:: GEZEIGTER TEXTAUSZUG ::
§ §
Montagmorgen, bei einem mittelständischen Unternehmen. Produktentwickler Meier trifft Geschäftsführer Huber im Foyer. Huber sagt zu Meier: "Gut, dass ich Sie treffe. Am Wochenende hatte ich eine Idee für ein neues Produkt. Ich weiß noch nicht genau was und wie, aber wir müssen da was entwickeln. Denn damit kommen wir ganz groß raus. ... Bitte kümmern Sie sich darum, dass ..." Danach verschwindet Geschäftsführer Huber in seinem Büro. Und Herr Meier? Pflichtbewusst engagiert er sich gleich nach dem Gespräch für ein gut qualifiziertes Projektteam und nach einigem Hin und Her hat er es auch zusammen. Schließlich kam der Arbeitsauftrag ja von ganz oben.
§ §
(Gespeicherte Einträge)

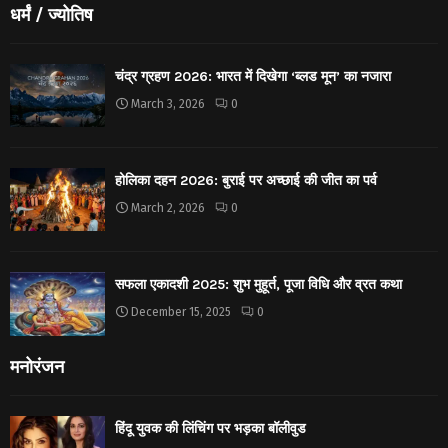
धर्मं / ज्योतिष
चंद्र ग्रहण 2026: भारत में दिखेगा ‘ब्लड मून’ का नजारा
March 3, 2026
0
होलिका दहन 2026: बुराई पर अच्छाई की जीत का पर्व
March 2, 2026
0
सफला एकादशी 2025: शुभ मुहूर्त, पूजा विधि और व्रत कथा
December 15, 2025
0
मनोरंजन
हिंदू युवक की लिंचिंग पर भड़का बॉलीवुड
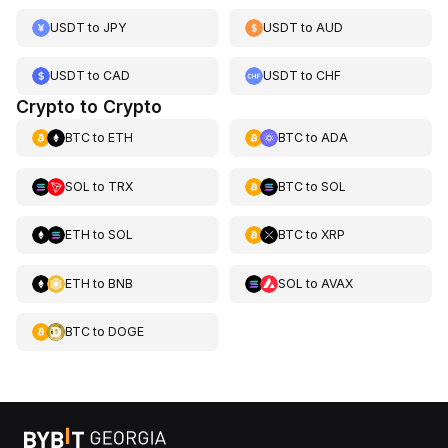
USDT
to
JPY
USDT
to
AUD
USDT
to
CAD
USDT
to
CHF
Crypto to Crypto
BTC
to
ETH
BTC
to
ADA
SOL
to
TRX
BTC
to
SOL
ETH
to
SOL
BTC
to
XRP
ETH
to
BNB
SOL
to
AVAX
BTC
to
DOGE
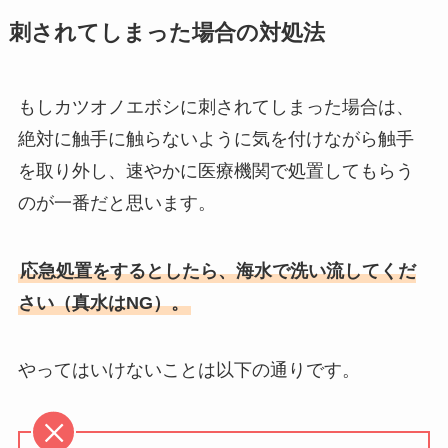
刺されてしまった場合の対処法
もしカツオノエボシに刺されてしまった場合は、
絶対に触手に触らないように気を付けながら触手
を取り外し、速やかに医療機関で処置してもらう
のが一番だと思います。
応急処置をするとしたら、
海水で洗い流してくだ
さい（真水はNG）。
やってはいけないことは以下の通りです。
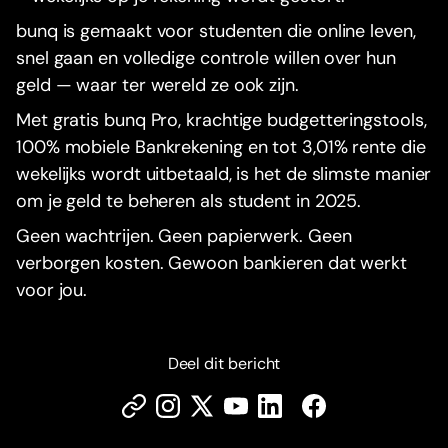
bunq is gemaakt voor studenten die online leven,
snel gaan en volledige controle willen over hun
geld — waar ter wereld ze ook zijn.
Met gratis bunq Pro, krachtige budgetteringstools,
100% mobiele Bankrekening en tot 3,01% rente die
wekelijks wordt uitbetaald, is het de slimste manier
om je geld te beheren als student in 2025.
Geen wachtrijen. Geen papierwerk. Geen
verborgen kosten. Gewoon bankieren dat werkt
voor jou.
Deel dit bericht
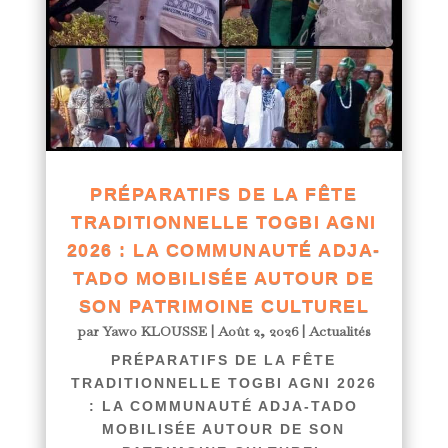
PRÉPARATIFS DE LA FÊTE
TRADITIONNELLE TOGBI AGNI
2026 : LA COMMUNAUTÉ ADJA-
TADO MOBILISÉE AUTOUR DE
SON PATRIMOINE CULTUREL
par
Yawo KLOUSSE
|
Août 2, 2026
|
Actualités
PRÉPARATIFS DE LA FÊTE
TRADITIONNELLE TOGBI AGNI 2026
: LA COMMUNAUTÉ ADJA-TADO
MOBILISÉE AUTOUR DE SON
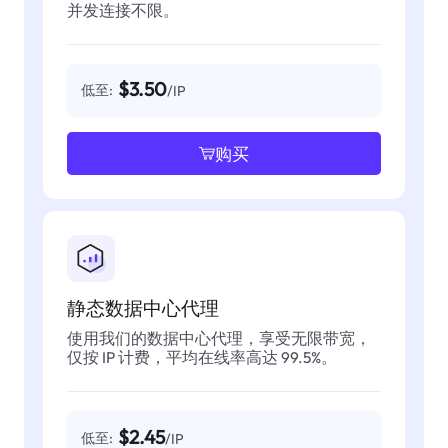
并发连接不限。
$3.50
低至:
/IP
购买
静态数据中心代理
使用我们的数据中心代理，享受无限带宽，
仅按 IP 计费，平均在线率高达 99.5%。
$2.45
低至:
/IP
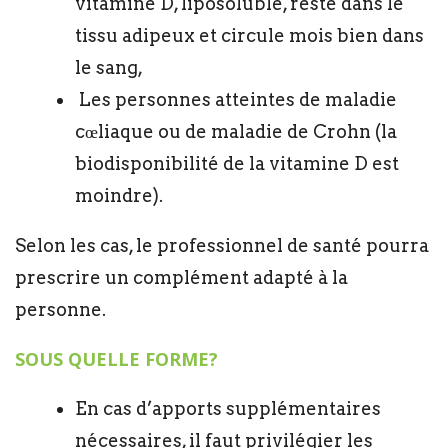
vitamine D, liposoluble, reste dans le
tissu adipeux et circule mois bien dans
le sang,
Les personnes atteintes de maladie
cœliaque ou de maladie de Crohn (la
biodisponibilité de la vitamine D est
moindre).
Selon les cas, le professionnel de santé pourra
prescrire un complément adapté à la
personne.
SOUS QUELLE FORME?
En cas d’apports supplémentaires
nécessaires, il faut privilégier les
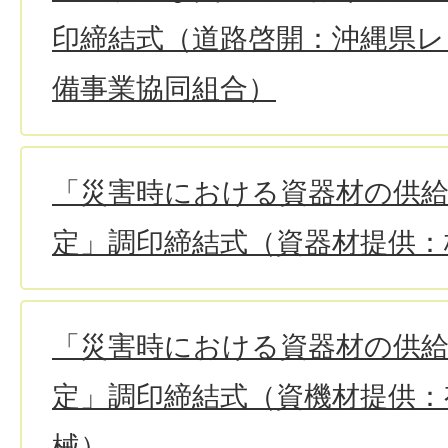
印締結式（道路啓開：沖縄県レ
備事業協同組合）
「災害時における資器材の供
定」調印締結式（資器材提供：
「災害時における資器材の供
定」調印締結式（資機材提供：
械）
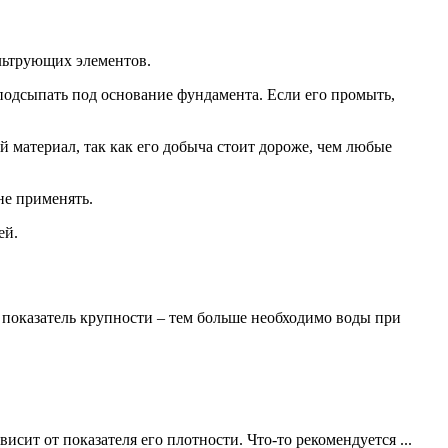
ильтрующих элементов.
 подсыпать под основание фундамента. Если его промыть,
й материал, так как его добыча стоит дороже, чем любые
не применять.
ей.
 показатель крупности – тем больше необходимо воды при
сит от показателя его плотности. Что-то рекомендуется ...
§ §
:: ARBEITSAUFTRAG ::
Setzen Sie die Geschichte über Meiers neuen Entwicklungsauftrag nach ihrem letzten Satz fort. Die Auflistung spielt hierfür keine Rolle.

:: SCHRIFTLICHE ANTWORT ::
Das neu formierte Team startet seine Arbeit lehrbuchmäßig mit einem Projekt-Kick-Off, in dem es erste grobe Meilensteine der Produktentwicklung diskutiert. Danach beginnt das Team das Thema zu bearbeiten. Gemeinsam versuchen die Beteiligten umzusetzen, was Herr Meier in dem kurzen Gespräch mit dem Geschäftsführer im Foyer verstand. So richtig begriffen, was er tun soll, hat er nicht. Dasselbe gilt für seine Teamkollegen. Doch dumme Fragen stellt man in solchen Situationen den "Chefs" nicht, und schon gar nicht äußert man Zweifel – zum Beispiel bezüglich der Machbarkeit.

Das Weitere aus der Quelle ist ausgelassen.